We can artificially distinguish between two levels of AES.

  1. E-signatures that guarantee the identity of the signatory in at least some reasonable way; that is, for example, QES, AES based on a qualified certificate, or AES created with the cooperation of a relatively "solid"service provider after prior identification of the signatory, and

  2. E-signatures that do not guarantee the identity of the signatory at all; usually based on a certificate created by the signatory himself.

Within the first category mentioned above, however, it is only the QES and the infamous “recognised electronic signatures“ based on a qualified certificate, that the current Czech laws favour and grant them a formally better legal status.

What about all those fairly trustworthy e-signatures?

On the other hand, AES created with the cooperation of a "solid" service provider after prior identification of the signatory, e.g. through a bank identity - such as, for example, SIGN from BankID, DigiSign and others - are formally considered "only" AES in the broadest sense of this definition.

Such signatures are formally on the same level as a signature created entirely by the signatory herself, and to which she attached certificates generated by herself.
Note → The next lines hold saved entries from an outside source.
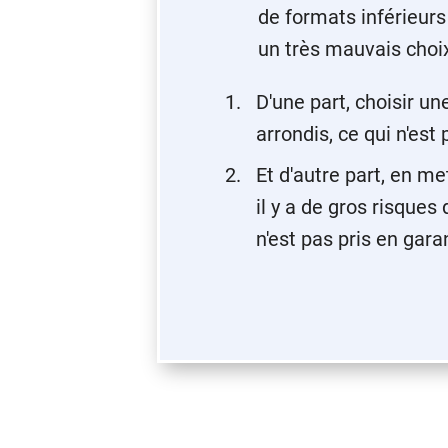
de formats inférieurs (
un très mauvais choix
D'une part, choisir un
arrondis, ce qui n'est
Et d'autre part, en m
il y a de gros risques
n'est pas pris en gara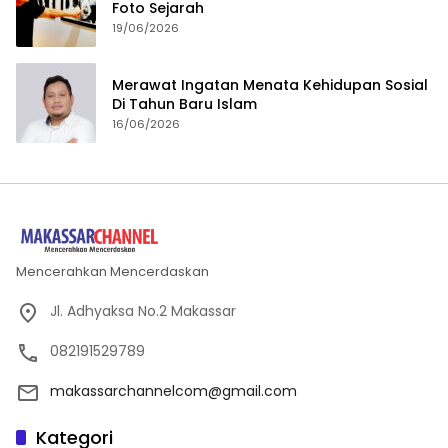
Foto Sejarah
19/06/2026
Merawat Ingatan Menata Kehidupan Sosial
Di Tahun Baru Islam
16/06/2026
Mencerahkan Mencerdaskan
Jl. Adhyaksa No.2 Makassar
082191529789
makassarchannelcom@gmail.com
Kategori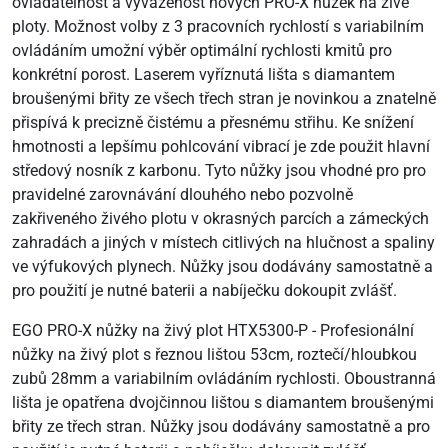
ovladatelnost a vyváženost nových PRO-X nůžek na živé
ploty. Možnost volby z 3 pracovních rychlostí s variabilním
ovládáním umožní výběr optimální rychlosti kmitů pro
konkrétní porost. Laserem vyříznutá lišta s diamantem
broušenými břity ze všech třech stran je novinkou a znatelně
přispívá k precizně čistému a přesnému střihu. Ke snížení
hmotnosti a lepšímu pohlcování vibrací je zde použit hlavní
středový nosník z karbonu. Tyto nůžky jsou vhodné pro pro
pravidelné zarovnávání dlouhého nebo pozvolně
zakřiveného živého plotu v okrasných parcích a zámeckých
zahradách a jiných v místech citlivých na hlučnost a spaliny
ve výfukových plynech. Nůžky jsou dodávány samostatně a
pro použití je nutné baterii a nabíječku dokoupit zvlášť.
EGO PRO-X nůžky na živý plot HTX5300-P - Profesionální
nůžky na živý plot s řeznou lištou 53cm, roztečí/hloubkou
zubů 28mm a variabilním ovládáním rychlosti. Oboustranná
lišta je opatřena dvojčinnou lištou s diamantem broušenými
břity ze třech stran. Nůžky jsou dodávány samostatně a pro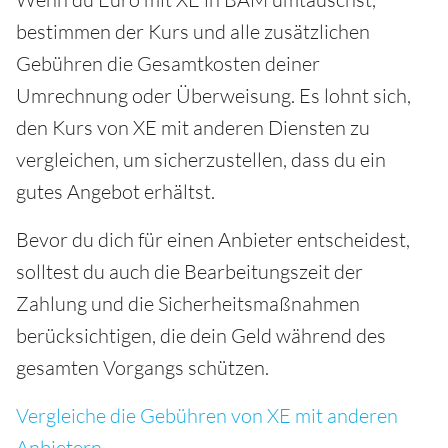
bestimmen der Kurs und alle zusätzlichen
Gebühren die Gesamtkosten deiner
Umrechnung oder Überweisung. Es lohnt sich,
den Kurs von XE mit anderen Diensten zu
vergleichen, um sicherzustellen, dass du ein
gutes Angebot erhältst.
Bevor du dich für einen Anbieter entscheidest,
solltest du auch die Bearbeitungszeit der
Zahlung und die Sicherheitsmaßnahmen
berücksichtigen, die dein Geld während des
gesamten Vorgangs schützen.
Vergleiche die Gebühren von XE mit anderen
Anbietern
.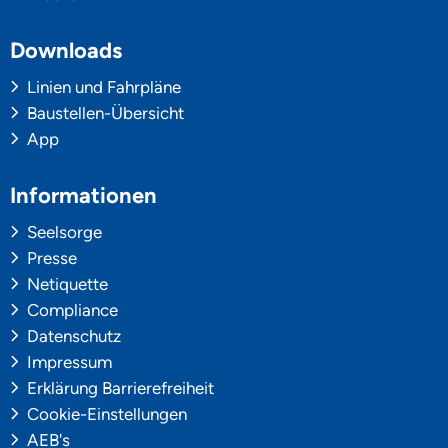
Downloads
Linien und Fahrpläne
Baustellen-Übersicht
App
Informationen
Seelsorge
Presse
Netiquette
Compliance
Datenschutz
Impressum
Erklärung Barrierefreiheit
Cookie-Einstellungen
AEB's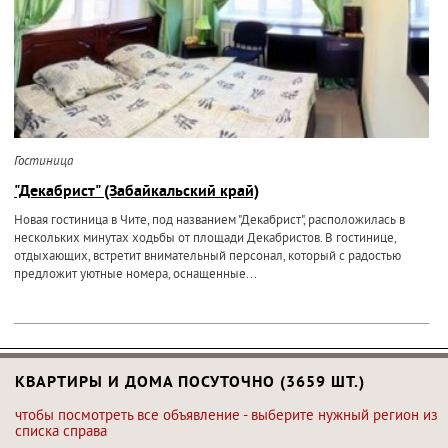
Гостиница
"Декабрист" (Забайкальский край)
Новая гостиница в Чите, под названием "Декабрист", расположилась в
нескольких минутах ходьбы от площади Декабристов. В гостинице,
отдыхающих, встретит внимательный персонал, который с радостью
предложит уютные номера, оснащенные...
КВАРТИРЫ И ДОМА ПОСУТОЧНО (3659 ШТ.)
чтобы посмотреть все объявление - выберите нужный регион из
списка справа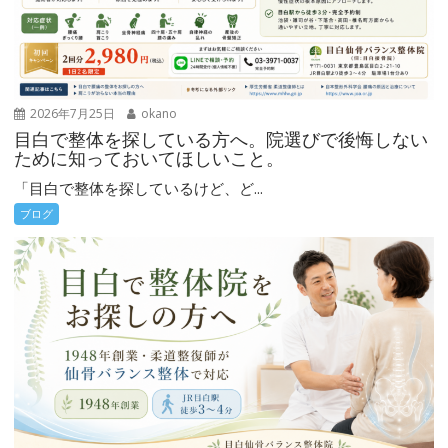
2026年7月25日
okano
目白で整体を探している方へ。院選びで後悔しない
ために知っておいてほしいこと。
「目白で整体を探しているけど、ど...
ブログ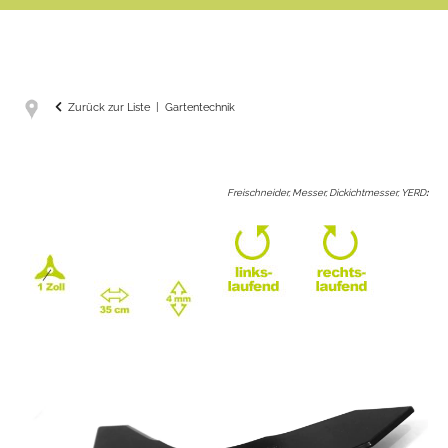
Zurück zur Liste
Gartentechnik
Freischneider, Messer, Dickichtmesser, YERD
: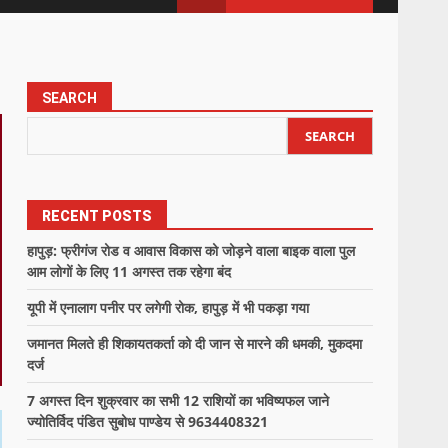
SEARCH
SEARCH
RECENT POSTS
हापुड़: फ्रीगंज रोड व आवास विकास को जोड़ने वाला बाइक वाला पुल
आम लोगों के लिए 11 अगस्त तक रहेगा बंद
यूपी में एनालाग पनीर पर लगेगी रोक, हापुड़ में भी पकड़ा गया
जमानत मिलते ही शिकायतकर्ता को दी जान से मारने की धमकी, मुकदमा
दर्ज
7 अगस्त दिन शुक्रवार का सभी 12 राशियों का भविष्यफल जाने
ज्योतिर्विद पंडित सुबोध पाण्डेय से 9634408321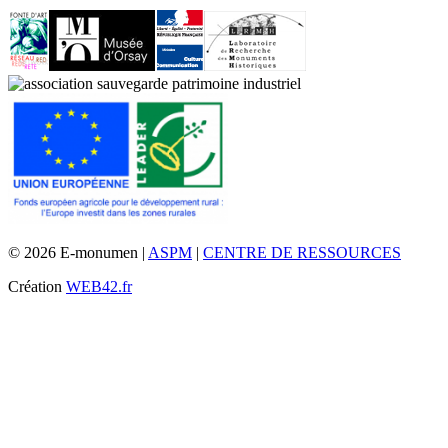
© 2026 E-monumen |
ASPM
|
CENTRE DE RESSOURCES
Création
WEB42.fr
And this is despite the fact that for this type of AES created using these "solid" providers, some level of clearly set rules must have been at place as well as the identity of the signatory must have been verified in some manner.

Of course, it is possible to make differences in practice between the AES of the first and second category mentioned above, but more on that another time.

Do you use electronic signatures? Does that make sense to you?